1.4 Kegunaan Penelitian Penelitian yang penulis lakukan ini diharapkan akan mempunyai kegunaan antara lain: 1. Bagi Penulis Menambah wawasan mengenai masalah rasio efektivitas pendapatan asli daerah, dana alokasi umum, dana alokasi khusus serta besar pengaruhnya terhadap kemandirian keuangan daerah Kota Bandung. 2. Bagi Pemerintah Kota Bandung Bahan masukan bagi pemerintah daerah dalam pelaksanaan otonomi daerah baik penetapan peraturan daerah yang berhubungan dengan upaya peningkatan pendapatan asli daerah, pengalokasian dana alokasi umum dan dana alokasi khusus maupun peningkatan efisiensi dan efektifitas kinerja pemerintah daerah dan sebagai bahan masukan dalam mengevaluasi tata cara penetapan pos pendapatan dan pos biaya. 3. Bagi Pihak Lain (pihak umum) Penelitian ini dapat dijadikan sebagai bahan referensi bagi penelitian selanjutnya sepanjang berhubungan dengan objek penelitian yang sama.

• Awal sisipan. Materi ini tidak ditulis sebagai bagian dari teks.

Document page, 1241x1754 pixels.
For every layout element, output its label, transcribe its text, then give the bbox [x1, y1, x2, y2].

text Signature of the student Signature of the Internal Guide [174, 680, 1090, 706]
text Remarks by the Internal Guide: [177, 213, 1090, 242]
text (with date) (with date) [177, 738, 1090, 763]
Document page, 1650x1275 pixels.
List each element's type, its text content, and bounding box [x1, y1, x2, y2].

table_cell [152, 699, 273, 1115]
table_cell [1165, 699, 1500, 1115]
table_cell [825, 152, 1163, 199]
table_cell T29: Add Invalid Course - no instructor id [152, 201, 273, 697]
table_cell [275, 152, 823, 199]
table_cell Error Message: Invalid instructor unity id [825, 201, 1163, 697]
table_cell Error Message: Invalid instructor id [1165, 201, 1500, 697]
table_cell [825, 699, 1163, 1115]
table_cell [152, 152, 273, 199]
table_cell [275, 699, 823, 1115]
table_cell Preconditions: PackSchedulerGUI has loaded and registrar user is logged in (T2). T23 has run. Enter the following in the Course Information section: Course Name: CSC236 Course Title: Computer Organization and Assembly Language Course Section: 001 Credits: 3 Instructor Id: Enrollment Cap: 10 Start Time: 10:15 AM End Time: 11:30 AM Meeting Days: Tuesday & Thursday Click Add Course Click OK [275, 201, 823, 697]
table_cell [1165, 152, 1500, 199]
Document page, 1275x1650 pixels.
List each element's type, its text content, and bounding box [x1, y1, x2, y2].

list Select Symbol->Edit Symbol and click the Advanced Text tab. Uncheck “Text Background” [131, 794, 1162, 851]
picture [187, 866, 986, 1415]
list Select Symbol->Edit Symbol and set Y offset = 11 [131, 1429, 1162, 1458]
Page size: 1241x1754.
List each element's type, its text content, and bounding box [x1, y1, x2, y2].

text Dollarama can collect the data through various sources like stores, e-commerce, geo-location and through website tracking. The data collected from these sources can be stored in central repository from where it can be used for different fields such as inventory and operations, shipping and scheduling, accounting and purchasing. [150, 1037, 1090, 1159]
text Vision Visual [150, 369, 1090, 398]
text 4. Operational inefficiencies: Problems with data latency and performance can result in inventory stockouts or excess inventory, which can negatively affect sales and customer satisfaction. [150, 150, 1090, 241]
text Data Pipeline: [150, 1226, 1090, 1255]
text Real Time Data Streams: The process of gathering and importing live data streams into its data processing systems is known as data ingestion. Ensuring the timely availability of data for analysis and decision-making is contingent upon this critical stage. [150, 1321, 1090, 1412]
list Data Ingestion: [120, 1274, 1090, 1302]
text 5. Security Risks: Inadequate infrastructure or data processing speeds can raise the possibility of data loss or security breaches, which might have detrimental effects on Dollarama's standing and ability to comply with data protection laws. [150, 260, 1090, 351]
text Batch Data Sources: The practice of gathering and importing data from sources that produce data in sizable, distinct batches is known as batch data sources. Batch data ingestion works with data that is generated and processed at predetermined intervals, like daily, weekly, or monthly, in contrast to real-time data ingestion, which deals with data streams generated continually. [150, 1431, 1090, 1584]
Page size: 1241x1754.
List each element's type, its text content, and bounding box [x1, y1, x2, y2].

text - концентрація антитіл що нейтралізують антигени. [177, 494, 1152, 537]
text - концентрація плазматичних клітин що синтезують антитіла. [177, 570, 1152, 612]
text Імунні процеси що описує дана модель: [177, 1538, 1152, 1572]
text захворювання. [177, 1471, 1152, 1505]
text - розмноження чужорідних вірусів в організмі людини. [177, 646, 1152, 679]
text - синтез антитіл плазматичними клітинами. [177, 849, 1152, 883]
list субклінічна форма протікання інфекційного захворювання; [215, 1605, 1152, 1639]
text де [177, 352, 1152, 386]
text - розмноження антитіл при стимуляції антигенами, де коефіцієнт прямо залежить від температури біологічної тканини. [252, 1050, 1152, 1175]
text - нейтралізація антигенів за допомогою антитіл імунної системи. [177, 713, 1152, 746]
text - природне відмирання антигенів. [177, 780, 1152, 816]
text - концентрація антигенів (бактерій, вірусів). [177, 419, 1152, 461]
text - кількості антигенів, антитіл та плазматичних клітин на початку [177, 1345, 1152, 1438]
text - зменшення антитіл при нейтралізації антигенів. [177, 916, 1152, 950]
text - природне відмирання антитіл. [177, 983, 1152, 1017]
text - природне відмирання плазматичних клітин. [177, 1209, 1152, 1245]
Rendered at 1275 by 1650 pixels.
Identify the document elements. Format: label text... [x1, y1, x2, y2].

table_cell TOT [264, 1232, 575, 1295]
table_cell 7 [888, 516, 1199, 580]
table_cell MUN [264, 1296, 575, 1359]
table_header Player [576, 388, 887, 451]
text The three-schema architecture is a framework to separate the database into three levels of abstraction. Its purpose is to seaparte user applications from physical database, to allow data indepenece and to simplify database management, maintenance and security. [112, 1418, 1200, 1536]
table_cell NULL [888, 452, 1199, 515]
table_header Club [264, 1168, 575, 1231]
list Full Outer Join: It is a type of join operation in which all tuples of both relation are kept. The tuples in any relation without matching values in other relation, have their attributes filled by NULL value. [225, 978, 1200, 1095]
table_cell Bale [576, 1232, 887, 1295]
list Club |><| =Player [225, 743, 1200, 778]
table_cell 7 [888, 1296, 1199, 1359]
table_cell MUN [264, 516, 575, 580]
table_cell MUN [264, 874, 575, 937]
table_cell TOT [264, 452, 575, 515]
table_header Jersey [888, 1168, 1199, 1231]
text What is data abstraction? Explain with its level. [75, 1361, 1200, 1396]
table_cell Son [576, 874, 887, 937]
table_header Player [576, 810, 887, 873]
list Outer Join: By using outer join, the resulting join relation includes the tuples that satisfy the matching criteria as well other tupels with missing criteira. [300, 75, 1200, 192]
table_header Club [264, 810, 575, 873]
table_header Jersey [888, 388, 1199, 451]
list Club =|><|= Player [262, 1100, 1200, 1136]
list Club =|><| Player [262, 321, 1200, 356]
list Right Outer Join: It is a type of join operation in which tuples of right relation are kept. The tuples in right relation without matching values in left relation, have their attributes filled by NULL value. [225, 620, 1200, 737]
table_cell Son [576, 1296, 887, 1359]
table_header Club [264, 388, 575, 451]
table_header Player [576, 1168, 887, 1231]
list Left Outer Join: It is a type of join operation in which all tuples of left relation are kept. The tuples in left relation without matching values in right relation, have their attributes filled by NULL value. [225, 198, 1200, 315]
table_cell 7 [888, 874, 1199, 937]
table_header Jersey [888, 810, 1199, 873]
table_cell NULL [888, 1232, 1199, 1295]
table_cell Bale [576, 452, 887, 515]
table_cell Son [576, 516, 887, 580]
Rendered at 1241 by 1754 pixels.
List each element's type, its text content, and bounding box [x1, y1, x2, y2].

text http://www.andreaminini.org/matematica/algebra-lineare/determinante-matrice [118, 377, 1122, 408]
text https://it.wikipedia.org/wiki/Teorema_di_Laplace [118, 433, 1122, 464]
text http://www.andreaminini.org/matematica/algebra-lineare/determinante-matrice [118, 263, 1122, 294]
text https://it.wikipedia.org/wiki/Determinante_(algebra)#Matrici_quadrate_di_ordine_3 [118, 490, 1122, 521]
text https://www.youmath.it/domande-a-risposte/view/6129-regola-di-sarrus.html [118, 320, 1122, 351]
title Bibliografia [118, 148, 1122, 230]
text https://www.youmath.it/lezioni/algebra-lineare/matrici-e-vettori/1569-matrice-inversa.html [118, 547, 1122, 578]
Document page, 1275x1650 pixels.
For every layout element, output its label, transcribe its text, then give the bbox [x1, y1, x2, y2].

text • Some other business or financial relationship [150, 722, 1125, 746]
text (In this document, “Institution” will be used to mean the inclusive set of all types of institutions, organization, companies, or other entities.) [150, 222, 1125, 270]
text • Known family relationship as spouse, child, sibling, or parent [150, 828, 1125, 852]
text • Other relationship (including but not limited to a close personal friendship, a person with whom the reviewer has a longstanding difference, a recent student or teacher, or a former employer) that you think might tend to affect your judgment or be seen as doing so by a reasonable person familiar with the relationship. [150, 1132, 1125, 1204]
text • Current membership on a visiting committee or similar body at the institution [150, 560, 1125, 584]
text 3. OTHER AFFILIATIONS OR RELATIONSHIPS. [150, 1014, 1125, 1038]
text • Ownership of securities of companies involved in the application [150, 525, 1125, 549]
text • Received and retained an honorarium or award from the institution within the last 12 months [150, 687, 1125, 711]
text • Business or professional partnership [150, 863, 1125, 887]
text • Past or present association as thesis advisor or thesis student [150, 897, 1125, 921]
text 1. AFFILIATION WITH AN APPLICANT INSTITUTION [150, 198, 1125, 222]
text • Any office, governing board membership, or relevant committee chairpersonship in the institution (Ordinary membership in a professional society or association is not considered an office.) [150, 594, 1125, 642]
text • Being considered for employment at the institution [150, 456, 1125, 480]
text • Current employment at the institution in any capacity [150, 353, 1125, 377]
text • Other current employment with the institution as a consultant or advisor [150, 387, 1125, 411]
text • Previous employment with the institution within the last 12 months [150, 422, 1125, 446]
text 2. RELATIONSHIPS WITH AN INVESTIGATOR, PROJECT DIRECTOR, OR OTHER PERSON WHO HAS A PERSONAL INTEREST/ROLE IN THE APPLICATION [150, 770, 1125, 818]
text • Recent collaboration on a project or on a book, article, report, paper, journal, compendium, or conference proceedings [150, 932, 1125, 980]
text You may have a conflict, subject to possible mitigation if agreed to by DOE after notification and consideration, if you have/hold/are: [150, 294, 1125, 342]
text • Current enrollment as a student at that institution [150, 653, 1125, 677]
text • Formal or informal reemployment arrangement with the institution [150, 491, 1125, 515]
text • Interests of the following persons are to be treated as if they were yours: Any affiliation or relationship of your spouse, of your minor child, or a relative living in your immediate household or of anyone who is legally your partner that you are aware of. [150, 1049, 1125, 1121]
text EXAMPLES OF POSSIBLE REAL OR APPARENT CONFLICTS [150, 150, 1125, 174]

1.5 Lokasi dan Waktu Penelitian Penelitian ini penulis lakukan pada Dinas Pengelolaan Keuangan dan Aset Daerah Kota Bandung yang khususnya dilakukan di Jalan Wastukencana No. 2. Waktu penelitian dilaksanakan pada bulan Februari 2015 sampai dengan Mei 2015.